The fund is a way for Goldman to keep a hand in the credit business despite new constraints on trading credit products that are expected to come with the finalization of the Volcker Rule. The rule that would ban proprietary trading carries exemptions in its current form for lending and small business development.

A spokesman for Goldman's asset management group, which is sponsoring the Goldman Sachs Liberty Harbor Capital fund, declined to comment.

The fund's portfolio, valued at around $50 million, already includes an average stake of about $8.5 million in six companies, with a weighted average yield of roughly 11 percent, according to the brochure. The investments are in both senior secured loans and unsecured high-yield debt.

The new fund comes at a time that Wall Street firms are looking to find new ways to entice their best brokerage customers into new products. While business development companies are not a new innovation, the Goldman fund could be a sign of things to comes from Wall Street firms as they adjust to prospect of lesser trading dollars because of the Volcker rule.

The Volcker rule is named after former Federal Reserve Chairman Paul Volcker.
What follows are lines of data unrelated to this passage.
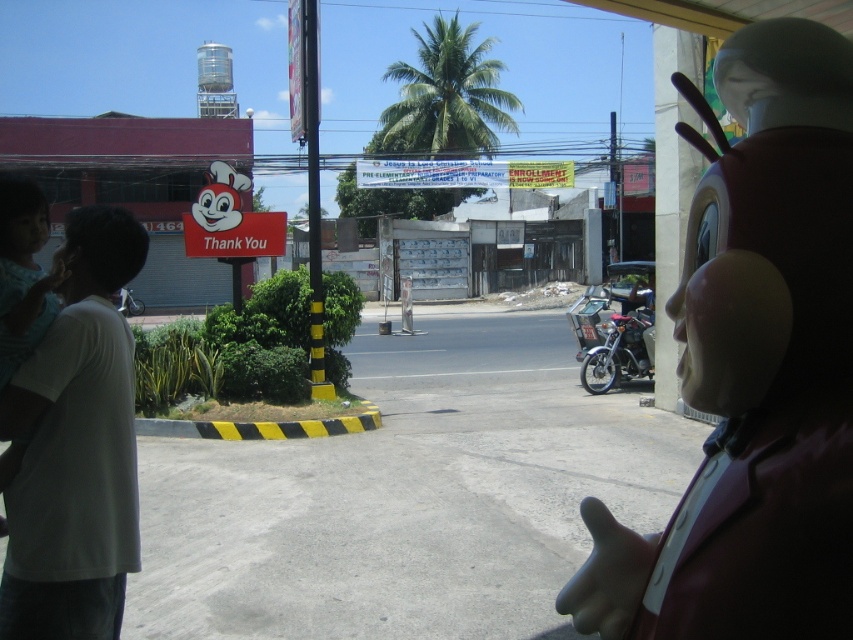
Question: Based on their relative distances, which object is farther from the smooth brown statue at right?

Choices:
 (A) white cotton shirt at left
 (B) metallic silver motorcycle at right

Answer: (B)

Question: Is smooth brown statue at right bigger than metallic silver motorcycle at right?

Choices:
 (A) yes
 (B) no

Answer: (B)

Question: Which object appears closest to the camera in this image?

Choices:
 (A) metallic silver motorcycle at right
 (B) smooth brown statue at right

Answer: (B)

Question: Does smooth brown statue at right appear over metallic silver motorcycle at right?

Choices:
 (A) yes
 (B) no

Answer: (A)

Question: Can you confirm if smooth brown statue at right is positioned to the right of white cotton shirt at left?

Choices:
 (A) no
 (B) yes

Answer: (B)

Question: Which point is farther from the camera taking this photo?

Choices:
 (A) (77, 307)
 (B) (604, 332)

Answer: (B)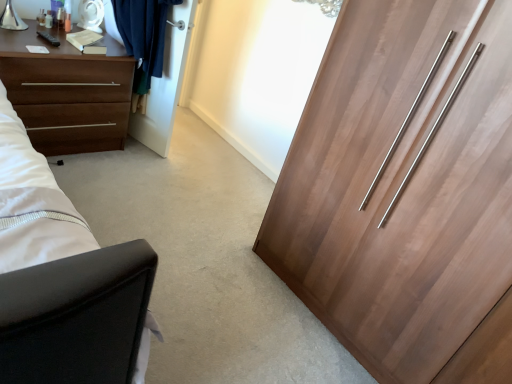
Question: From a real-world perspective, is white glossy door at upper center under wooden wardrobe at right?

Choices:
 (A) no
 (B) yes

Answer: (B)

Question: Considering the relative positions of white glossy door at upper center and wooden wardrobe at right in the image provided, is white glossy door at upper center in front of wooden wardrobe at right?

Choices:
 (A) no
 (B) yes

Answer: (A)

Question: From a real-world perspective, is white glossy door at upper center located higher than wooden wardrobe at right?

Choices:
 (A) no
 (B) yes

Answer: (A)

Question: From the image's perspective, would you say white glossy door at upper center is shown under wooden wardrobe at right?

Choices:
 (A) no
 (B) yes

Answer: (A)

Question: Can you see white glossy door at upper center touching wooden wardrobe at right?

Choices:
 (A) yes
 (B) no

Answer: (B)

Question: Can you confirm if white glossy door at upper center is smaller than wooden wardrobe at right?

Choices:
 (A) yes
 (B) no

Answer: (A)

Question: Does wooden wardrobe at right have a greater width compared to brown matte chest of drawers at left?

Choices:
 (A) no
 (B) yes

Answer: (B)

Question: Is wooden wardrobe at right thinner than brown matte chest of drawers at left?

Choices:
 (A) no
 (B) yes

Answer: (A)

Question: Considering the relative sizes of wooden wardrobe at right and brown matte chest of drawers at left in the image provided, is wooden wardrobe at right smaller than brown matte chest of drawers at left?

Choices:
 (A) yes
 (B) no

Answer: (B)

Question: Is wooden wardrobe at right with brown matte chest of drawers at left?

Choices:
 (A) yes
 (B) no

Answer: (B)

Question: From the image's perspective, would you say wooden wardrobe at right is shown under brown matte chest of drawers at left?

Choices:
 (A) yes
 (B) no

Answer: (A)

Question: Does wooden wardrobe at right have a larger size compared to brown matte chest of drawers at left?

Choices:
 (A) yes
 (B) no

Answer: (A)

Question: Is wooden wardrobe at right closer to the viewer compared to white glossy door at upper center?

Choices:
 (A) yes
 (B) no

Answer: (A)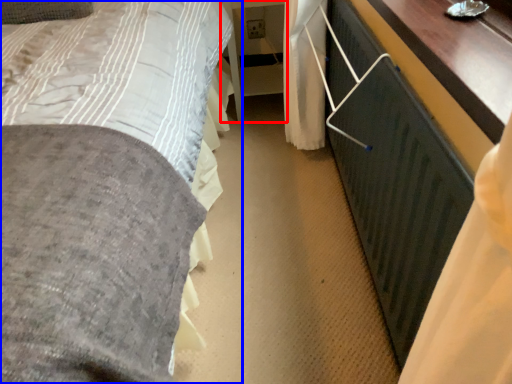
Question: Which object is closer to the camera taking this photo, table (highlighted by a red box) or bed (highlighted by a blue box)?

Choices:
 (A) table
 (B) bed

Answer: (B)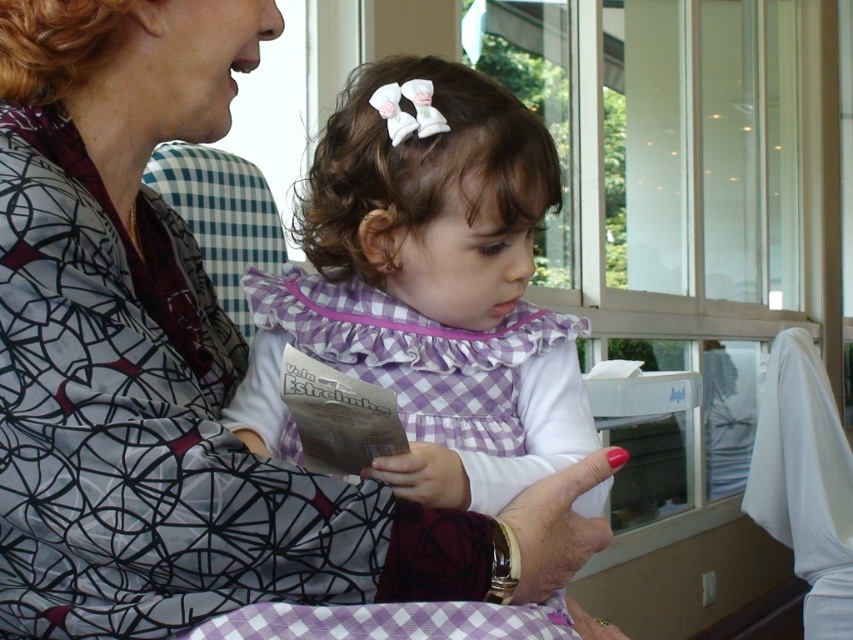
Measure the distance between matte black blouse at center and purple checkered dress at center.

matte black blouse at center and purple checkered dress at center are 13.79 centimeters apart from each other.

Between matte black blouse at center and purple checkered dress at center, which one is positioned higher?

purple checkered dress at center is higher up.

What are the coordinates of `matte black blouse at center` in the screenshot? It's located at (154, 356).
The rule, which is still being hashed out by regulators, would limit the kind of activities Wall Street banks can engage in, including capping the amount of money firms like Goldman can invest in their own hedge funds and private equity funds and preventing them from trading certain kinds of financial products for their own accounts.

Changes banks including Goldman have made in anticipation of the Volcker Rule's prop-trading ban have already altered the competitive landscape noticeably in the credit space. Last fall a managing director at the private equity firm Blackstone Group took a jab at Goldman and other Wall Street banks, thanking Volcker for taking away its largest competitor in the credit space.

And while it is unlikely that funds that extend loans to businesses will be impacted by the Volcker rule, Goldman is one of several Wall Street firms that has lobbied regulators to make clear that loans made by credit funds are no different from traditional bank loans.

Jaret Seiberg, senior policy analyst at Guggenheim Partners, said it would make sense for Wall Street's biggest banks to follow Goldman's lead.

"Lending is outside the scope of the Volcker Rule, so investing in loans seems like a smart strategy going forward," Seiberg said.

In its current form, the Volcker Rule also exempts investments that are designed primarily to help develop small businesses and, as the rule puts it, "promote the public welfare."

"'We like small business,' is the historical background," said Rick Carnell, a professor at Fordham Law School who focuses on regulation. "Banking law contains various exemptions for financing small business which go back decades."

The managers of the Goldman fund are the same group of portfolio managers that have oversee group of credit hedge funds for Goldman's asset management group, some of which also make business loans.

The Liberty Harbor group is led by Gregg Felton, who joined Goldman in 2006 for the now defunct hedge fund Amaranth Advisors.

Business development companies function much like real estate investment trusts and pay out 90 percent of the ordinary income they generate by way of dividends. Publicly traded business development companies provide an opportunity for investors to easily move in and out of the fund by buying or selling shares.

According to the marketing materials, if Goldman takes the fund public, it expects to do so by July 1, 2015.

As opposed to a traditional credit fund, business development companies offer investors greater transparency into investments because the funds must comply with all Securities and Exchange Commission regulatory filing requirements.